By default, ColorTail does absolutely nothing other than just tail a file normally (similar to the trust old unix tool 'tail -f'). But what good what writing a gem be if it just mimiced existing functionality.

Conifguring ColorTail

Configuring ColorTail is easy. In your home directory, create a file .colortailrc. This file will contain a group of ruby arrays similar to the ones laid out in the example config examples/colortail.rb. These arrays are called groups. Any group can be loaded via the command line using the -g switch (more on this below).

The standard configuration file is .colortailrc. It needs to be in the format of a Ruby hash.

The full list of choices for colors and combinations are listed below.

Colors

  • none - Yes you can have no color. This means display normally.
  • black
  • red
  • green
  • yellow
  • blue
  • magenta - (purple-ish)
  • cyan
  • light gray

Attributes

  • bright
  • dim
  • underscore
  • blink
  • reverse
  • hidden - simply don't show the text

Additional Colors

To get the additional colorset listed below, use the bright attribute.

  • dark gray (bright black)
  • light blue (bright blue)
  • light green (bright green)
  • light cyan (bright cyan)
  • light red (bright red)
  • light purple (bright purle)
  • yellow (bright brown)
  • white (bright light gray)

Configuration Example

The example given in the configuration file is good for tailing a syslog file that has lines that are naemd with their syslog level. There are a lot of potential uses. Check the wiki page of example groupings to see how others are using ColorTail.

Usage

Using ColorTail is similar to using tail. The main assumption is that you will always be indefinitely tail'ing a file.

Tailing with groups

The command below will tail the /var/log/messages file using the syslog group. The example config examples/colortail.rb shows a syslog grouping that is used in command below (the below 2 commands are equivilent):

# colortail -g syslog /var/log/messages
# cat /var/log/messages | colortail -g syslog

Tailing multiple files

To tail multiple files can be confusing, especially when you don't know which file you are seeing. Use the -F option to show the filenames at the beginning of each colored line.
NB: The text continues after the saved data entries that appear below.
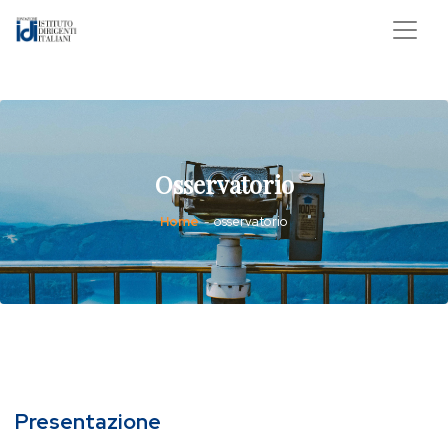
Osservatorio
Home
osservatorio
-
Presentazione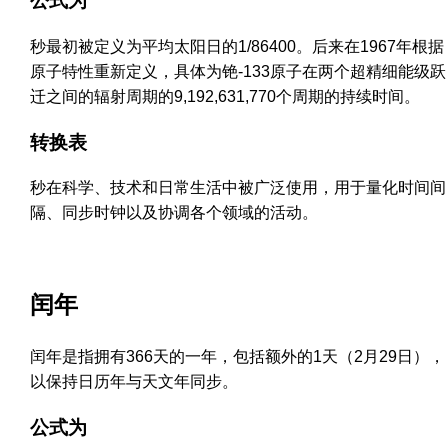
公式为
秒最初被定义为平均太阳日的1/86400。后来在1967年根据
原子特性重新定义，具体为铯-133原子在两个超精细能级跃
迁之间的辐射周期的9,192,631,770个周期的持续时间。
转换表
秒在科学、技术和日常生活中被广泛使用，用于量化时间间
隔、同步时钟以及协调各个领域的活动。
闰年
闰年是指拥有366天的一年，包括额外的1天（2月29日），
以保持日历年与天文年同步。
公式为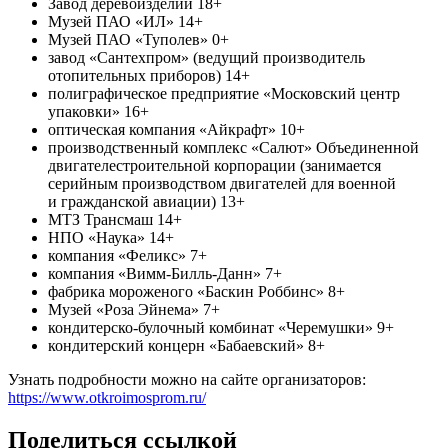
Завод деревоизделий 18+
Музей ПАО «ИЛ» 14+
Музей ПАО «Туполев» 0+
завод «Сантехпром» (ведущий производитель
отопительных приборов) 14+
полиграфическое предприятие «Московский центр
упаковки» 16+
оптическая компания «Айкрафт» 10+
производственный комплекс «Салют» Объединенной
двигателестроительной корпорации (занимается
серийным производством двигателей для военной
и гражданской авиации) 13+
МТЗ Трансмаш 14+
НПО «Наука» 14+
компания «Феликс» 7+
компания «Вимм-Билль-Данн» 7+
фабрика мороженого «Баскин Роббинс» 8+
Музей «Роза Эйнема» 7+
кондитерско-булочный комбинат «Черемушки» 9+
кондитерский концерн «Бабаевский» 8+
Узнать подробности можно на сайте организаторов:
https://www.otkroimosprom.ru/
Поделиться ссылкой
# colortail -F -g syslog /var/log/messages /var/log/secure.log

Tailing multiple files using different color groups

You can also tail multiple files using different color groups. Currently, the separater is #. If no grouping is specified with the file or the grouping specified doesn't exist, colortail will default to the one specied on the command line.

# colortail /var/log/messages#syslog /var/log/secure.log#otherlog
# colortail -g syslog /var/log/messags#nosuchgroup /var/log/secure.log#secure

Caveats and Intended Behaviors

ColorTail intentionally does not die when a file specified on the command line doesn't exist.

Additional Information

Author

Eric Lubow <eric at lubow dot org>

Note on Patches/Pull Requests

  • Fork the project.
  • Make your feature addition or bug fix.
  • Add tests for it. This is important so I don't break it in a future version unintentionally.
  • Commit, do not mess with rakefile, version, or history. (if you want to have your own version, that is fine but bump version in a commit by itself I can ignore when I pull)
  • Send me a pull request. Bonus points for topic branches.